EXTRACT
"""
[Mesa-dev] [PATCH v2 11/11] nir/lower_vec_to_movs: Coalesce into destinations of fdot instructions

Tue Sep 15 12:02:53 PDT 2015

Patch 10.1, 10.2 and this one are:

Reviewed-by: Eduardo Lima Mitev <elima at igalia.com>

In the case of patch 10.1 and 10.2, though they look good to me, I would
let Connor Abbott give his OK, since he is in CC for those, and also my
experience with NIR constant expressions is rather limited.

Eduardo

On 09/11/2015 05:53 PM, Jason Ekstrand wrote:
> Now that we have a replicating fdot instruction, we can actually coalesce
> into the destinations of vec4 instructions.  We couldn't really do this
> before because, if the destination had to end up in .z, we couldn't
> reswizzle the instruction.  With a replicated destination, the result ends
> up in all channels so we can just set the writemask and we're done.
"""
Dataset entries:
"""
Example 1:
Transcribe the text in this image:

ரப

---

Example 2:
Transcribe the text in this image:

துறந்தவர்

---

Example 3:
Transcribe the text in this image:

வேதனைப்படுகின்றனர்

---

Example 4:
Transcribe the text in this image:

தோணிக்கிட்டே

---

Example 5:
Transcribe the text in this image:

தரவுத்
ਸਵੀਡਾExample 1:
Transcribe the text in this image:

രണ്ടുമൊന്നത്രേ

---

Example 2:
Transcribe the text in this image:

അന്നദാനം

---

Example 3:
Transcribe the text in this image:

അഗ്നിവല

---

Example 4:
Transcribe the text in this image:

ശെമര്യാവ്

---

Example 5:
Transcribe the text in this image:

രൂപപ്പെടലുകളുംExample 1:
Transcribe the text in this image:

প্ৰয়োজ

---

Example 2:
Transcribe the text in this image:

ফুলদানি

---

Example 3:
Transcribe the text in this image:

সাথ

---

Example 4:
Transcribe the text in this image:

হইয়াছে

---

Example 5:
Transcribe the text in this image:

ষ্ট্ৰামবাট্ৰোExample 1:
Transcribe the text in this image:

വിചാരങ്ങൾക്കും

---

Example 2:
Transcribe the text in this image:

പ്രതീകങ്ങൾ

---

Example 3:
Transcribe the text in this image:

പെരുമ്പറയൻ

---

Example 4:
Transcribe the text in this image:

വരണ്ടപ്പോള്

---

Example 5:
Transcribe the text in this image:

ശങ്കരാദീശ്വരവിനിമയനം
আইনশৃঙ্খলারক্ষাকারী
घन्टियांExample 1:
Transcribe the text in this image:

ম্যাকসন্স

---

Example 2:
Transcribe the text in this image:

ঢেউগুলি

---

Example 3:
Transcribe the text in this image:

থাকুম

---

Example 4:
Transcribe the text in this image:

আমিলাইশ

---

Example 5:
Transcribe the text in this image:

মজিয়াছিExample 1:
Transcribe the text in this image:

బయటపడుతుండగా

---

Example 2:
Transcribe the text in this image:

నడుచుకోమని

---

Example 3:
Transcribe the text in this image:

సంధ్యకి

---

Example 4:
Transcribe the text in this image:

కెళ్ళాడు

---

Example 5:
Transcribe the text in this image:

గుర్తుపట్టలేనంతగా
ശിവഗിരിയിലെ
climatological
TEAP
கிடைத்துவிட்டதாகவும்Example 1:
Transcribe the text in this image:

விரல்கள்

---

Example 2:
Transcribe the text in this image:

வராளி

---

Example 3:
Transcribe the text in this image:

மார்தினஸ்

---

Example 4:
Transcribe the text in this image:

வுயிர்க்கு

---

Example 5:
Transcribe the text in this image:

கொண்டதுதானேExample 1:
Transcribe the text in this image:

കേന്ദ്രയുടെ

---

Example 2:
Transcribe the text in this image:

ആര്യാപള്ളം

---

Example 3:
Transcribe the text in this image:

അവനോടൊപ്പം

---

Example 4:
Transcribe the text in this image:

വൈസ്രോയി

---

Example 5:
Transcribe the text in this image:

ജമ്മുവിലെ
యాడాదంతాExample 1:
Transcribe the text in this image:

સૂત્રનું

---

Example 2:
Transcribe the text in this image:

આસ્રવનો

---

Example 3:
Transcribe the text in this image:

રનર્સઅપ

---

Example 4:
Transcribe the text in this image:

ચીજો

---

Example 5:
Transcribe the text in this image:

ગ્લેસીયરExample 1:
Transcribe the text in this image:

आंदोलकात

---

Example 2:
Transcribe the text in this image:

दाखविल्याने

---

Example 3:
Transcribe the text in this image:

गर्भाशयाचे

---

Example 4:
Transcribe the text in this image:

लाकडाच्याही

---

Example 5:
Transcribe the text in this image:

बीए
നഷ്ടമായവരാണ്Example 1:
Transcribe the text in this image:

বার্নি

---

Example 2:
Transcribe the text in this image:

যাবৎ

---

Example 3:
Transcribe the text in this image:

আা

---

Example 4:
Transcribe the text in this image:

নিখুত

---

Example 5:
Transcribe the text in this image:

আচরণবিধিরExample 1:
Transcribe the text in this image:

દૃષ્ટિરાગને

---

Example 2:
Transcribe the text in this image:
"""
TO-DO LIST
1. In the patch review message, whom does the reviewer want to give the OK on patches 10.1 and 10.2?
2. Rewrite the patch review message starting at "Patch 10.1, 10.2" and ending at "is rather limited.", with "look good" replaced by "seem fine".
3. Continue the patch review message from the point where it stops.
The word reading lines are separate material and have no connection to the patch review message.

EXPECTED RESPONSES
1. Connor Abbott

2.
Patch 10.1, 10.2 and this one are:

Reviewed-by: Eduardo Lima Mitev <elima at igalia.com>

In the case of patch 10.1 and 10.2, though they seem fine to me, I would
let Connor Abbott give his OK, since he is in CC for those, and also my
experience with NIR constant expressions is rather limited.

3.
> 
> Shader-db results for vec4 programs on Haswell:
> 
>    total instructions in shared programs: 1778849 -> 1751223 (-1.55%)
>    instructions in affected programs:     763104 -> 735478 (-3.62%)
>    helped:                                7067
>    HURT:                                  26
> 
> It turns out that dot-products matter...
> 
> Cc: Eduardo Lima Mitev <elima at igalia.com>
> ---
>  src/glsl/nir/nir_lower_vec_to_movs.c | 49 ++++++++++++++++++++++++++----------
>  1 file changed, 36 insertions(+), 13 deletions(-)
> 
> diff --git a/src/glsl/nir/nir_lower_vec_to_movs.c b/src/glsl/nir/nir_lower_vec_to_movs.c
> index 9ff86ea..2cb0457 100644
> --- a/src/glsl/nir/nir_lower_vec_to_movs.c
> +++ b/src/glsl/nir/nir_lower_vec_to_movs.c
> @@ -79,6 +79,14 @@ insert_mov(nir_alu_instr *vec, unsigned start_idx, nir_shader *shader)
>     return mov->dest.write_mask;
>  }
>  
> +static bool
> +has_replicated_dest(nir_alu_instr *alu)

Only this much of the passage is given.